▶ [ANWEISUNGEN]
**a)** Mit welchem Song ist der Film laut dem ausgewählten Text unterlegt?
**b)** Ändern Sie im ausgewählten Text den Abschnitt von "Wem das eine" bis einschließlich "etwas besserwisserisch vorangestellt.", indem Sie "Kollektiv" durch "Künstlerkollektiv" ersetzen.
**c)** Übersetzen Sie diesen Satz aus dem ausgewählten Text ins Englische: "Dort ist das angebliche Beuys-Multiple nun neben einem altertümlichen Bügeleisen und einem Bündel Tabak in einer Glasvitrine ausgestellt."

▶ [AUSGEWÄHLTER TEXT]
· · ·

Kein Klischee ausgelassen

In einem Video wird der nächtliche Einbruch in die eigene Ausstellung dokumentiert, drei gut gelaunte Mitglieder treten im Tropen-Outfit die Flugreise mit der Capri-Batterie an (man trinkt dazu im Flugzeug Capri-Sonne), kultiviert seinen Touristenstatus mit Fußpflege und Drinks am Pool, bis die Übergabe des Kunstwerks an einen Repräsentanten des Hehe-Stammes im Museum in Iringa stattfindet. Dort ist das angebliche Beuys-Multiple nun neben einem altertümlichen Bügeleisen und einem Bündel Tabak in einer Glasvitrine ausgestellt. Der Film lässt kein Klischee des Afrika-Tourismus aus (Basar-Einkäufe, Jeepfahren), und ist mit dem Song "Africa" von Toto unterlegt.

Wem das eine ironische Brechung zu viel ist, der ist schon mitten im Lehrerzimmer der "Frankfurter Hauptschule" gelandet. "To Christoph Schlingensief who did not always do everything right" hat das Kollektiv dem Film etwas besserwisserisch vorangestellt.


Die "Frankfurter Hauptschule" hatte selbst Schlingensief zitiert, als es sich in Wiesbaden an dessen große Wiener Container-Aktion "Ausländer raus!" anlehnte, dann behauptet, die Identitäre Bewegung sei dagegen vorgegangen, was sich allerdings auch wieder nur als PR-Stunt der Gruppe herausstellte.

· · ·

▶ [BEREITGESTELLTES MATERIAL]

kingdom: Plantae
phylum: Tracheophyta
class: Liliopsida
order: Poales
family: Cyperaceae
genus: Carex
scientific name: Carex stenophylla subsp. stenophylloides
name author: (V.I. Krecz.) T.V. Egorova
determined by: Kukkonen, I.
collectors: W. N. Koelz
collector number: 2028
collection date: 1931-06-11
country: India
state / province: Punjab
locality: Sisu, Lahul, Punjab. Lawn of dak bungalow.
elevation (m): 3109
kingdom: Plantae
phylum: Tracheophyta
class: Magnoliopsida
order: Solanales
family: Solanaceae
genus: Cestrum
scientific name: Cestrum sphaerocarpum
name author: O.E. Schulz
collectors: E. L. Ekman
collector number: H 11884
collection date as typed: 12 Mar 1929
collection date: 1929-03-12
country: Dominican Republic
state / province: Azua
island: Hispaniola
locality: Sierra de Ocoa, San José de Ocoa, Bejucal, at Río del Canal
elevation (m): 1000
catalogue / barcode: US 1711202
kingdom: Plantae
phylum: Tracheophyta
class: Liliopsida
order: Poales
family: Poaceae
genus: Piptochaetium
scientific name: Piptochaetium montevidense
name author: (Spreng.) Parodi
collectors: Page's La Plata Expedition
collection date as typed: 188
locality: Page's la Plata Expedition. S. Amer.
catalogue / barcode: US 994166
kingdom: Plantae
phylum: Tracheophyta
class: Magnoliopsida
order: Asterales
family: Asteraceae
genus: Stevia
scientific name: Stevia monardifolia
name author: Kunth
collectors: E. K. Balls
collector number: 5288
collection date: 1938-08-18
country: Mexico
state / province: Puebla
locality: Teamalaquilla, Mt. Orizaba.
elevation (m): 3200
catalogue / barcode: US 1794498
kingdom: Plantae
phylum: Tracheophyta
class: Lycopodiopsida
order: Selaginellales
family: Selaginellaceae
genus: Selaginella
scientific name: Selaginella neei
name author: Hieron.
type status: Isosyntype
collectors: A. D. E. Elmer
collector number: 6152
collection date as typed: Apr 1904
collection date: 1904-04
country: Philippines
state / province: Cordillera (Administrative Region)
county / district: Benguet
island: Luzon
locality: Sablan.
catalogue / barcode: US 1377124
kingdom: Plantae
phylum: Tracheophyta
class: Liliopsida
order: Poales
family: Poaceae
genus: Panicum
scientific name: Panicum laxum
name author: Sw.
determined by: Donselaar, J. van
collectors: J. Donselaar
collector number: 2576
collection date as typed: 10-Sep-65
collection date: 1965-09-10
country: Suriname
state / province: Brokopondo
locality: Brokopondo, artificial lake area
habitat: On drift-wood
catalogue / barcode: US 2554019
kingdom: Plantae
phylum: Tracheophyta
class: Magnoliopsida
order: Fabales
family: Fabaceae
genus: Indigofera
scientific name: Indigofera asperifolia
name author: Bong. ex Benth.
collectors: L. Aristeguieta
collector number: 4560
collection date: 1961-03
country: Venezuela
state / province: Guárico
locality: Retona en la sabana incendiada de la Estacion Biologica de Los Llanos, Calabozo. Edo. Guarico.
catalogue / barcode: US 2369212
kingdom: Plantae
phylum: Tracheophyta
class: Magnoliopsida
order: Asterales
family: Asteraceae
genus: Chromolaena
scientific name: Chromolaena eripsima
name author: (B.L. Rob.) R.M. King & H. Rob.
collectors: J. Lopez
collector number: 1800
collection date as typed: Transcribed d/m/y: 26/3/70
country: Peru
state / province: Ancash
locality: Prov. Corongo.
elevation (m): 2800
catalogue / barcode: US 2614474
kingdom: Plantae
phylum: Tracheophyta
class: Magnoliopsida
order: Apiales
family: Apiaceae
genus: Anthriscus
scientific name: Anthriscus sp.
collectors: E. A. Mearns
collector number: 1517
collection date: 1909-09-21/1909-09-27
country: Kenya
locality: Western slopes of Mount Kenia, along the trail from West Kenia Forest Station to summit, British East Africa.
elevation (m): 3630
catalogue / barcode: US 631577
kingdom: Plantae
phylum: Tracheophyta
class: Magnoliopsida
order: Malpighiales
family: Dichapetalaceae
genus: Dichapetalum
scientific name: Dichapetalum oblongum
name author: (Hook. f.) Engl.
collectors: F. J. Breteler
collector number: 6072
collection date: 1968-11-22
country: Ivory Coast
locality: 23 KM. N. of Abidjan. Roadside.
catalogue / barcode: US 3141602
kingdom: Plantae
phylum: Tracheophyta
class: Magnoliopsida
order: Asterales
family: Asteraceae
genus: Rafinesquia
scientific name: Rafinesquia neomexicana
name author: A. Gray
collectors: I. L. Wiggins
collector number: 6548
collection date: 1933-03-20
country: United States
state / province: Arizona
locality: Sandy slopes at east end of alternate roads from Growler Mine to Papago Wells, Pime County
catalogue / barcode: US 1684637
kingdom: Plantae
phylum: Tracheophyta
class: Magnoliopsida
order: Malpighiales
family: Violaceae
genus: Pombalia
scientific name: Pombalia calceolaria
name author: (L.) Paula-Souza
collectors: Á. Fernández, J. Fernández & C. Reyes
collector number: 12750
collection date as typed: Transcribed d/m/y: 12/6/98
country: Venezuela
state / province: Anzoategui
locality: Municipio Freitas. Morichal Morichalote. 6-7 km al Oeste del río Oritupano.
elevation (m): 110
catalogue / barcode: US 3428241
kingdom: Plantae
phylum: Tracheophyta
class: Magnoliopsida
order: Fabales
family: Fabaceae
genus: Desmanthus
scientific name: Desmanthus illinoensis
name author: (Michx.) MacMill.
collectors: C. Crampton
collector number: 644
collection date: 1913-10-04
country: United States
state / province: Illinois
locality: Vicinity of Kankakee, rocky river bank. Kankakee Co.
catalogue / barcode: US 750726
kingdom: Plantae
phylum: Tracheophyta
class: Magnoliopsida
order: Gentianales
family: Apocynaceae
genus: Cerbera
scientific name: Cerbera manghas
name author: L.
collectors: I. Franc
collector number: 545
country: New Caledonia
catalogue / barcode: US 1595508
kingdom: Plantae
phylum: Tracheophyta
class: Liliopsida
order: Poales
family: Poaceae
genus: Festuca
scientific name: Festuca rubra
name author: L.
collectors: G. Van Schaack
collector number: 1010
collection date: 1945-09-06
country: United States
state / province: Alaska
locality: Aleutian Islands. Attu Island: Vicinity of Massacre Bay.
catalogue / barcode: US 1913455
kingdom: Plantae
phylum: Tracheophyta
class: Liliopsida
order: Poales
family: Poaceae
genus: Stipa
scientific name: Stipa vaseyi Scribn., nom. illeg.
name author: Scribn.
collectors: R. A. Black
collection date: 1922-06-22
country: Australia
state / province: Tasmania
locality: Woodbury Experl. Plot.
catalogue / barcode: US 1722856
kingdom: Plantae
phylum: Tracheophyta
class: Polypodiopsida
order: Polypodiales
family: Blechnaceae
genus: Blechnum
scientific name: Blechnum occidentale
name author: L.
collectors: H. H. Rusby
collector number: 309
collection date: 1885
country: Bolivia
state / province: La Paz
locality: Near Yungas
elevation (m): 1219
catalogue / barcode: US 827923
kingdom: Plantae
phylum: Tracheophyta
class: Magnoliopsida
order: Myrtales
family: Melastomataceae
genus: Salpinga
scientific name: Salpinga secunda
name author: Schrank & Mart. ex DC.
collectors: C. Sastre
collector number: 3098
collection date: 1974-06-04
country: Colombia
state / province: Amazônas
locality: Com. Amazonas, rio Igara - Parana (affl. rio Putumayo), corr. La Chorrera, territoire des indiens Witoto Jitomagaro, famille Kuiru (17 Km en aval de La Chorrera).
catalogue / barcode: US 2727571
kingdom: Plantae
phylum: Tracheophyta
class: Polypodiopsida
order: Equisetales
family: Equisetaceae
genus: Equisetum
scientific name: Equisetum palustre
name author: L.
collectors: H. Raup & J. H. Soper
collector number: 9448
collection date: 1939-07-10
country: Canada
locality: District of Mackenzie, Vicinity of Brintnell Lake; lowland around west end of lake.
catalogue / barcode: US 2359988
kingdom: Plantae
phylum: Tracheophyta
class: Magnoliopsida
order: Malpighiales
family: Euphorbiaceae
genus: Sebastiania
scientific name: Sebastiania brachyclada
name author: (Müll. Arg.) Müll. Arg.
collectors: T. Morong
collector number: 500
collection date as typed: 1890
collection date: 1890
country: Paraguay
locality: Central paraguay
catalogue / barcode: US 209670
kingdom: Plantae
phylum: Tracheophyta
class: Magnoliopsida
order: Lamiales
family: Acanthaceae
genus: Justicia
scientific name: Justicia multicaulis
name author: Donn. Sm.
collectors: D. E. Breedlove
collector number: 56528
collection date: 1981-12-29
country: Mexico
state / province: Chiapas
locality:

· · ·

▶ [LÖSUNGEN]
**a)** Mit dem Song "Africa" von Toto.

**b)**
Wem das eine ironische Brechung zu viel ist, der ist schon mitten im Lehrerzimmer der "Frankfurter Hauptschule" gelandet. "To Christoph Schlingensief who did not always do everything right" hat das Künstlerkollektiv dem Film etwas besserwisserisch vorangestellt.

**c)** There, the supposed Beuys multiple is now displayed in a glass case next to an antique iron and a bundle of tobacco.